On one hand there’s what we really want to do, and on the other, there’s this pressure we put on ourselves to feel responsible. But if we were to do what we wanted, what gives us pleasure, instead of what we feel we should be doing to be responsible, then our instinctual core caveman becomes scared because we have seemingly made a selfish choice that could kick us out of the tribe.
The way we attempt to resolve this tension is by not making that choice, by procrastinating. Procrastination isn’t saying we’re not going to do something, it’s saying we are going to do it later. We pretend that we are going to follow the responsible pathway, just not right now.
But the only way we can maintain this fiction is by also not doing anything for our personal joy. Because if we were to actually do something fun or really meaningful to us instead of the thing that we are avoiding then we can no longer pretend we are being responsible. It would mean we are for sure owning up to the fact that we are blowing things off.
If we tell ourselves we are just delaying doing the thing that we feel we should, then that leaves open the possibility that we will eventually do it. But once we do something fun, then we feel like we are rewarding ourselves for nothing, that we are willfully ignoring our duties.
It’s not that we care about being responsible, it’s that we care about being thought of as being responsible.
The real problem is that by avoiding responsibility to others but not wanting to be called out for that, we are also avoiding responsibility to ourselves.
If we avoided doing the work we had to and instead did something we got true pleasure or joy from then that would be taking responsibility for our own happiness, which is scary in its own way.
After all, who are we to be bold and brave enough to be happy?

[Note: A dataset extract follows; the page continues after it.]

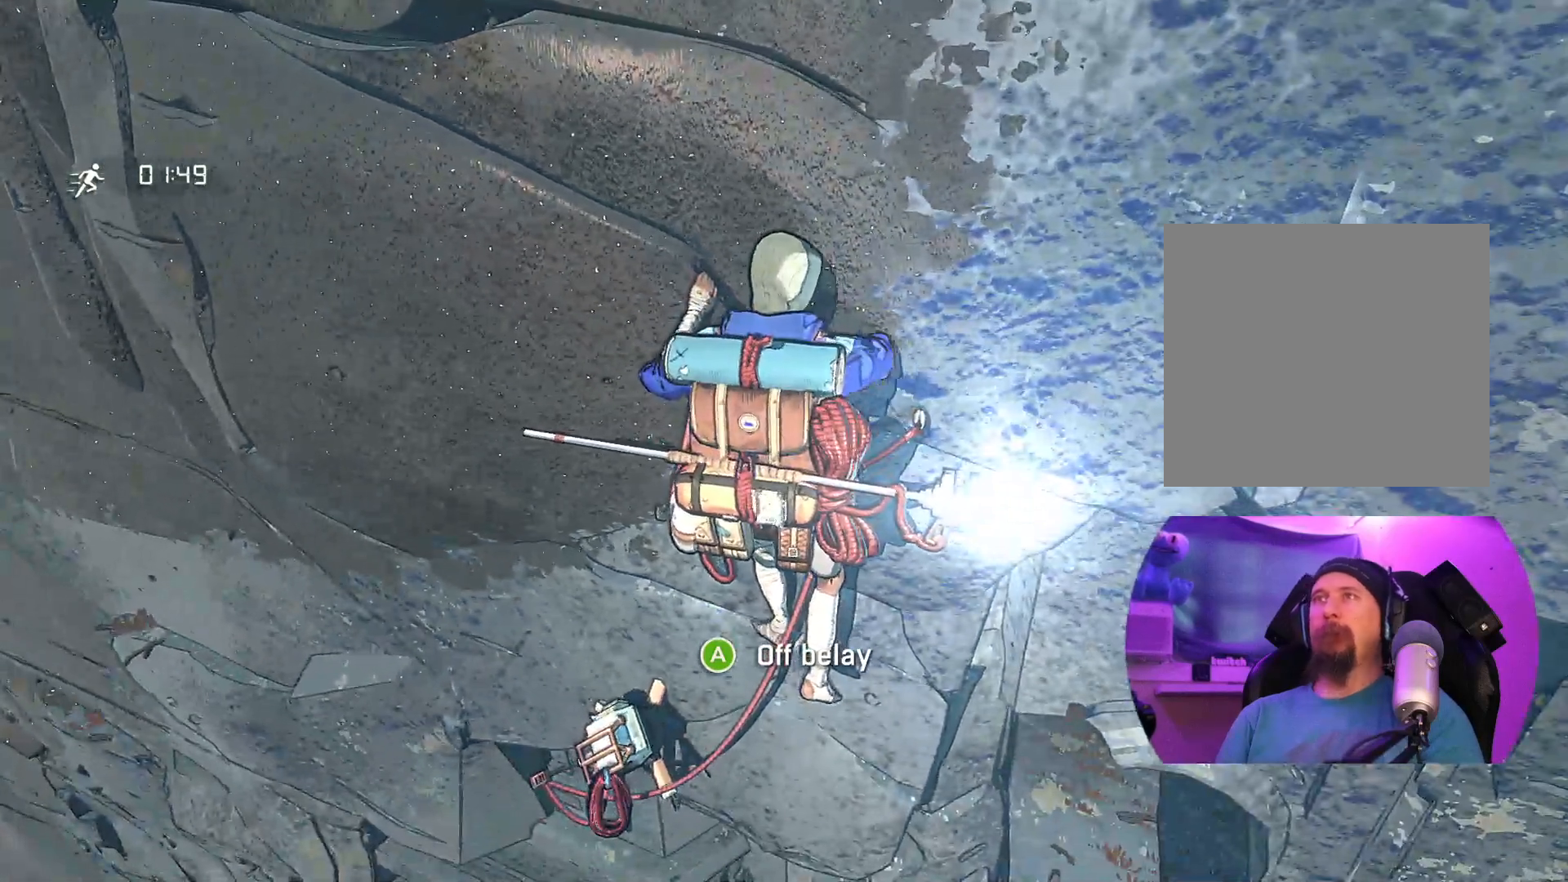
{"buttons": [], "left_stick": "left", "right_stick": "center", "events": [[67, "left_stick", "center"], [400, "left_stick", "left"]]}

It is making a statement that we value ourselves, and to a certain extent, that we value ourselves above other people in the form of the responsibility we are shirking.
Our inner caveman will freak out but our intellect needs to remember that we are no longer in danger of being eaten by a tiger if we get rejected by the tribe. And further, we are unlikely to actually be rejected by the tribe. And further beyond that, we can always find a new tribe if we are “kicked out”.
This means that the choice we face is not between being responsible and doing nothing, it is between being responsible, doing nothing, or doing something meaningful to ourselves.
If you’re going to blow something off, do it honestly, push through your guilt and do something interesting or genuinely fun.
You may still be being irresponsible in terms of other people but at least you are owning that irresponsibility and doing something that balances it out a bit, if only for yourself.
And once you take responsibility for yourself by doing something truly pleasurable or meaningful rather than drugging yourself with electronics, or food, or sleep, or actual drugs that makes it easier to be responsible in general.
When we practice grabbing hold of something good instead of avoiding something bad, that is practice for an overall sense of responsibility and agency that will begin to help you to engage with the things that are not as pleasurable.
So don’t view procrastination as purely a negative, it could also be an opportunity to take responsibility for yourself. Leaning into your it is the way to get out of it.
Being responsible to yourself is a pathway towards being responsible to other people.